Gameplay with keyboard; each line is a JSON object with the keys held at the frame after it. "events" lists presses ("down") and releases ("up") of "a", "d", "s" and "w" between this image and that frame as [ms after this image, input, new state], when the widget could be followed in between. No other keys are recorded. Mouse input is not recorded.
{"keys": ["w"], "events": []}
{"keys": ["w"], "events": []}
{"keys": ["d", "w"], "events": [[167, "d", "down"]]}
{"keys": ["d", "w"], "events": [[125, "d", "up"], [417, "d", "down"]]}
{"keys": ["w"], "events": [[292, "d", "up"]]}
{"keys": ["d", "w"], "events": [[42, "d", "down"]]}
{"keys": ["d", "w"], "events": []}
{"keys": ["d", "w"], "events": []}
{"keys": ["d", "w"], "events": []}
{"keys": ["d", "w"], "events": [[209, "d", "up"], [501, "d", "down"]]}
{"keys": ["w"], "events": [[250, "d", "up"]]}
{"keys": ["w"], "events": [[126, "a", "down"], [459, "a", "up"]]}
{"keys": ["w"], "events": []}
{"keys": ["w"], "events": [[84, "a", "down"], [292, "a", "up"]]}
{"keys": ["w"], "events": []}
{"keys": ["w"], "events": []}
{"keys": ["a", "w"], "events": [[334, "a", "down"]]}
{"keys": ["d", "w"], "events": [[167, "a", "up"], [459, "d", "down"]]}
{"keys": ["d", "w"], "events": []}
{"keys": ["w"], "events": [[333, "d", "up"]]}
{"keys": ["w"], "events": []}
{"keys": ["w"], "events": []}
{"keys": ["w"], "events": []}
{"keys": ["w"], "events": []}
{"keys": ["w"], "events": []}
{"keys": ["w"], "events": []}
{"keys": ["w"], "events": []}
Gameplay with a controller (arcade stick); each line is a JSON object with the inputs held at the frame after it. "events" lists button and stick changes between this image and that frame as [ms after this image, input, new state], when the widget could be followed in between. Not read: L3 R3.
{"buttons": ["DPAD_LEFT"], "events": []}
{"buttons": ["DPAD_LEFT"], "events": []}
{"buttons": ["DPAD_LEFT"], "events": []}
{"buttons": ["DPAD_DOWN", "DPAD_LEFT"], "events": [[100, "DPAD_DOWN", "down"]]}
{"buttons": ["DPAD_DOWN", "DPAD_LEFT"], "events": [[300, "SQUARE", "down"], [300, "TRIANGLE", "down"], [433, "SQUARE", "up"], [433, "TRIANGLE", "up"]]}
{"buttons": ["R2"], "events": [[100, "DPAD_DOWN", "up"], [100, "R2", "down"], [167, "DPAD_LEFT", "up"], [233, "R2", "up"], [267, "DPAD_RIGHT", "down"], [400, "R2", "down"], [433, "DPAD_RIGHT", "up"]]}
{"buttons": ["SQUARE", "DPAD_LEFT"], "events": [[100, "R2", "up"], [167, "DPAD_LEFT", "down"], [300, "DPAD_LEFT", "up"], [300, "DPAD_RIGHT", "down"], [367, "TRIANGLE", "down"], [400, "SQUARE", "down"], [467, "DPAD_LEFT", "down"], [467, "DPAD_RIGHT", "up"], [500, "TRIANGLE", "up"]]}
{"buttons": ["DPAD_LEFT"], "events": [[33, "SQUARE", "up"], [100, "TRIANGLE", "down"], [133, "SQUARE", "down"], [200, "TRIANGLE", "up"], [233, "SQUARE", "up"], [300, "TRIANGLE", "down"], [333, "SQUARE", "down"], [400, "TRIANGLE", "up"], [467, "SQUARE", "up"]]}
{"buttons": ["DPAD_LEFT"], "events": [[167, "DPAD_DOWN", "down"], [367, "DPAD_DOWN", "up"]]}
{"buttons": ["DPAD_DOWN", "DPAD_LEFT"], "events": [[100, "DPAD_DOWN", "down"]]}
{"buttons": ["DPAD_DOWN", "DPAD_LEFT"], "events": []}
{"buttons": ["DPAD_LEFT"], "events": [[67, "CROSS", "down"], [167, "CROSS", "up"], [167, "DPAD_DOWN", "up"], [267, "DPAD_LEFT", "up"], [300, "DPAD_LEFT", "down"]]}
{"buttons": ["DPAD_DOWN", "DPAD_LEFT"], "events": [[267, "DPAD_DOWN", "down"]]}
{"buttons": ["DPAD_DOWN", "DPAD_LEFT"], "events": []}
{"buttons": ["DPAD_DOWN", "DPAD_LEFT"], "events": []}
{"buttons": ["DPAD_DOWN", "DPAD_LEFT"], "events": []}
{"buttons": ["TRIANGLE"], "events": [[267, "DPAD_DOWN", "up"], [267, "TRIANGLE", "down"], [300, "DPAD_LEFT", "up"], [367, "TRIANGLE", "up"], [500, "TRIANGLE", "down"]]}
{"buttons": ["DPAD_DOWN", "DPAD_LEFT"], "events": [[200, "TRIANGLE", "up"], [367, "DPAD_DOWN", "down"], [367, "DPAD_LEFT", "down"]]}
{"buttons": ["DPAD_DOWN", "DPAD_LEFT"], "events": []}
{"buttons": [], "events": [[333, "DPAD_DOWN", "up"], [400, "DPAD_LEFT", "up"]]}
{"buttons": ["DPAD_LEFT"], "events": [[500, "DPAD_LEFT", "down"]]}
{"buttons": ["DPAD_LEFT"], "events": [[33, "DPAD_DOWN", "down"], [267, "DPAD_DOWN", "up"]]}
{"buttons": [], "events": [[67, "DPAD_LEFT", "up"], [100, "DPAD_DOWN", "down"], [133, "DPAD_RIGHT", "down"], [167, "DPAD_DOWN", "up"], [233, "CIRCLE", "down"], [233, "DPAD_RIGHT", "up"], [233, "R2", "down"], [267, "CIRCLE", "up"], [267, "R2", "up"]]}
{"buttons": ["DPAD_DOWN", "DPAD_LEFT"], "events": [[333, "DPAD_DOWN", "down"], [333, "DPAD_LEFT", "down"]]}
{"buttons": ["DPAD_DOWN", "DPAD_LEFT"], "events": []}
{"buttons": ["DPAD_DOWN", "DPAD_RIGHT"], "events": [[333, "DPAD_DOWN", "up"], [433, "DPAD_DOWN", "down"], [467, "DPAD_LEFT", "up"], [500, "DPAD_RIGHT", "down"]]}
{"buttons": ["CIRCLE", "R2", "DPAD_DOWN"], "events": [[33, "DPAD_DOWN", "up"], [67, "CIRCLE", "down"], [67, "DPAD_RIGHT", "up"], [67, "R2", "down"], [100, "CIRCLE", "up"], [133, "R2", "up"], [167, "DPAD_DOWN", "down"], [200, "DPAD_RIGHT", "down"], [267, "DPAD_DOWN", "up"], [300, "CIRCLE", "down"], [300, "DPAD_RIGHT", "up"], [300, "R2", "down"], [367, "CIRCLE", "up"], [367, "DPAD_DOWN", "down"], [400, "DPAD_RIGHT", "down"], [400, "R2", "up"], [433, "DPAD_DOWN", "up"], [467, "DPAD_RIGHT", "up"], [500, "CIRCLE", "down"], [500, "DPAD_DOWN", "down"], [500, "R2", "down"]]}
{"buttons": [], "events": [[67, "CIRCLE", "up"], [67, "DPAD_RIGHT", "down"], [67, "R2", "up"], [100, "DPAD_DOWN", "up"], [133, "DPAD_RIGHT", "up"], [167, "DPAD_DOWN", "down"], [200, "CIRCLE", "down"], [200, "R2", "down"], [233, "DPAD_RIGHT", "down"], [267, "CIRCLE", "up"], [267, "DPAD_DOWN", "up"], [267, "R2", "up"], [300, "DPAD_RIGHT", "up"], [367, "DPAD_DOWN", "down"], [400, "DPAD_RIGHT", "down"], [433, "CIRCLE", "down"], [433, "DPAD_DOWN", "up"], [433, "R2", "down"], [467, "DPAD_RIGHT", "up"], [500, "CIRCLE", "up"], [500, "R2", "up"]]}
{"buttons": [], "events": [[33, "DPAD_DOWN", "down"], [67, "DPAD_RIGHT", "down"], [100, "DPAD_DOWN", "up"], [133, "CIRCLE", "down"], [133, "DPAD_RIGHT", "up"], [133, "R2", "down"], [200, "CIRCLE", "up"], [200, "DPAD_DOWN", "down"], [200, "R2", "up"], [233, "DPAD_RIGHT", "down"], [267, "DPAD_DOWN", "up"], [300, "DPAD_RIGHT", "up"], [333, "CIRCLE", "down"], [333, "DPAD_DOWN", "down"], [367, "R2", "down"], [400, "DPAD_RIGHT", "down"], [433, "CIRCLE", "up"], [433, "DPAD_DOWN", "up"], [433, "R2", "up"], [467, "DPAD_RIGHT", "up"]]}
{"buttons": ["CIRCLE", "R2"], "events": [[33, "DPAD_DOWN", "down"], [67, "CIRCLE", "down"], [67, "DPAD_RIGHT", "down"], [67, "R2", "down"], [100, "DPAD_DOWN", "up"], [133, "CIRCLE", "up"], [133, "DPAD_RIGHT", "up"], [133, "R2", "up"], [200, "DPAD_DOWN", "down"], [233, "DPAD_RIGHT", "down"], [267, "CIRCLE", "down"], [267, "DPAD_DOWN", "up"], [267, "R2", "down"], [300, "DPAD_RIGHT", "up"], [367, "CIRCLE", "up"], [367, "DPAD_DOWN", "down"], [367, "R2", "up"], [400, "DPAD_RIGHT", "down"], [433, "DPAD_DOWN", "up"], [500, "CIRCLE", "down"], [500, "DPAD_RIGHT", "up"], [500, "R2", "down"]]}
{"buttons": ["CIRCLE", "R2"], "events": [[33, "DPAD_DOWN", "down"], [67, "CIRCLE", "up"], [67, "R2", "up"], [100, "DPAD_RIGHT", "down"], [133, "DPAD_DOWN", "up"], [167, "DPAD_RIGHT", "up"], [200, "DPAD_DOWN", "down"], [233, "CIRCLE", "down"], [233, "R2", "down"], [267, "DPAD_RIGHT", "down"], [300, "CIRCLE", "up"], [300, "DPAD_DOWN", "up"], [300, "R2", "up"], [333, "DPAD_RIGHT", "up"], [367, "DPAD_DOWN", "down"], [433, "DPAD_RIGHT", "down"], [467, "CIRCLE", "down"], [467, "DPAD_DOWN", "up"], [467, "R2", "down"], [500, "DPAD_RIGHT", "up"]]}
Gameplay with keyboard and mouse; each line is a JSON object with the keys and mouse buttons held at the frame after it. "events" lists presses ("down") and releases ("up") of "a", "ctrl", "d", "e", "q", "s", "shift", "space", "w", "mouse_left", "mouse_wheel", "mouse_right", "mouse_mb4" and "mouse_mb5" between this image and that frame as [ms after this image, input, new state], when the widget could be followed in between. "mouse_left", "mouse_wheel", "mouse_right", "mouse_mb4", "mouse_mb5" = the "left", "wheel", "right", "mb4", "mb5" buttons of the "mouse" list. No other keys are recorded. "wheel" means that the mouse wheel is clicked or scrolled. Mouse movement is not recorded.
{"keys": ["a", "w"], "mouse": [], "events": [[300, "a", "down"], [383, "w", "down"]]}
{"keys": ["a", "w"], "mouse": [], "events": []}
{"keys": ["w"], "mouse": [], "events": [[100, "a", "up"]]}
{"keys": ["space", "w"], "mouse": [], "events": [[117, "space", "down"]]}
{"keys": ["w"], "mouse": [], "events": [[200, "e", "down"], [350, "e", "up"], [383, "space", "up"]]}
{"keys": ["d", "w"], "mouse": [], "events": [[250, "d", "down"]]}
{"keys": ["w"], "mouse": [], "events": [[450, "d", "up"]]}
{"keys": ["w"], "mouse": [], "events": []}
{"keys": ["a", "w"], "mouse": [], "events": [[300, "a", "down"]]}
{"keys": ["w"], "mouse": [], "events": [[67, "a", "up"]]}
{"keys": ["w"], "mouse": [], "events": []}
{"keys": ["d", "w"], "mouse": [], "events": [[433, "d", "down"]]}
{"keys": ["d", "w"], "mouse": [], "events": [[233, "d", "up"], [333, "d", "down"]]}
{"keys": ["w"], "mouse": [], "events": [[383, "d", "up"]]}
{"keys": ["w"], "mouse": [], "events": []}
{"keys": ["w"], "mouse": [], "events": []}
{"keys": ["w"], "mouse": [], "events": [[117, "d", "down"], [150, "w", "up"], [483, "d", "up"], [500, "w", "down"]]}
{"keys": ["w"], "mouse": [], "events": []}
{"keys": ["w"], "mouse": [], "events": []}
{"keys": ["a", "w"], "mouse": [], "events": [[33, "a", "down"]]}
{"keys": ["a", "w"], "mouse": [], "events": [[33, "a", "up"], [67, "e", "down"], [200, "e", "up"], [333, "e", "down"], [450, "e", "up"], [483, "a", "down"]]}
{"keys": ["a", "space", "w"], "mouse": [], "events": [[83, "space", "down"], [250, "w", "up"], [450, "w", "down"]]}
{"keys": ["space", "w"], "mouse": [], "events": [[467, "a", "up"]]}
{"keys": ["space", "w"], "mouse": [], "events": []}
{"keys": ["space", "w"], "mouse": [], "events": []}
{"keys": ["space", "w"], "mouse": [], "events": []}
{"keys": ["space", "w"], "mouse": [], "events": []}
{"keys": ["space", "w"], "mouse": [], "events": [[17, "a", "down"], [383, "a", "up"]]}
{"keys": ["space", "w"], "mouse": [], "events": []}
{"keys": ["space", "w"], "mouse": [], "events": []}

■ ■ ■ ■

● Work item
Restate, word for word and with nothing added, the lines from the beginning of the records above through the line that contains "Gameplay with a".

● Output of the exercise
Gameplay with keyboard; each line is a JSON object with the keys held at the frame after it. "events" lists presses ("down") and releases ("up") of "a", "d", "s" and "w" between this image and that frame as [ms after this image, input, new state], when the widget could be followed in between. No other keys are recorded. Mouse input is not recorded.
{"keys": ["w"], "events": []}
{"keys": ["w"], "events": []}
{"keys": ["d", "w"], "events": [[167, "d", "down"]]}
{"keys": ["d", "w"], "events": [[125, "d", "up"], [417, "d", "down"]]}
{"keys": ["w"], "events": [[292, "d", "up"]]}
{"keys": ["d", "w"], "events": [[42, "d", "down"]]}
{"keys": ["d", "w"], "events": []}
{"keys": ["d", "w"], "events": []}
{"keys": ["d", "w"], "events": []}
{"keys": ["d", "w"], "events": [[209, "d", "up"], [501, "d", "down"]]}
{"keys": ["w"], "events": [[250, "d", "up"]]}
{"keys": ["w"], "events": [[126, "a", "down"], [459, "a", "up"]]}
{"keys": ["w"], "events": []}
{"keys": ["w"], "events": [[84, "a", "down"], [292, "a", "up"]]}
{"keys": ["w"], "events": []}
{"keys": ["w"], "events": []}
{"keys": ["a", "w"], "events": [[334, "a", "down"]]}
{"keys": ["d", "w"], "events": [[167, "a", "up"], [459, "d", "down"]]}
{"keys": ["d", "w"], "events": []}
{"keys": ["w"], "events": [[333, "d", "up"]]}
{"keys": ["w"], "events": []}
{"keys": ["w"], "events": []}
{"keys": ["w"], "events": []}
{"keys": ["w"], "events": []}
{"keys": ["w"], "events": []}
{"keys": ["w"], "events": []}
{"keys": ["w"], "events": []}
Gameplay with a controller (arcade stick); each line is a JSON object with the inputs held at the frame after it. "events" lists button and stick changes between this image and that frame as [ms after this image, input, new state], when the widget could be followed in between. Not read: L3 R3.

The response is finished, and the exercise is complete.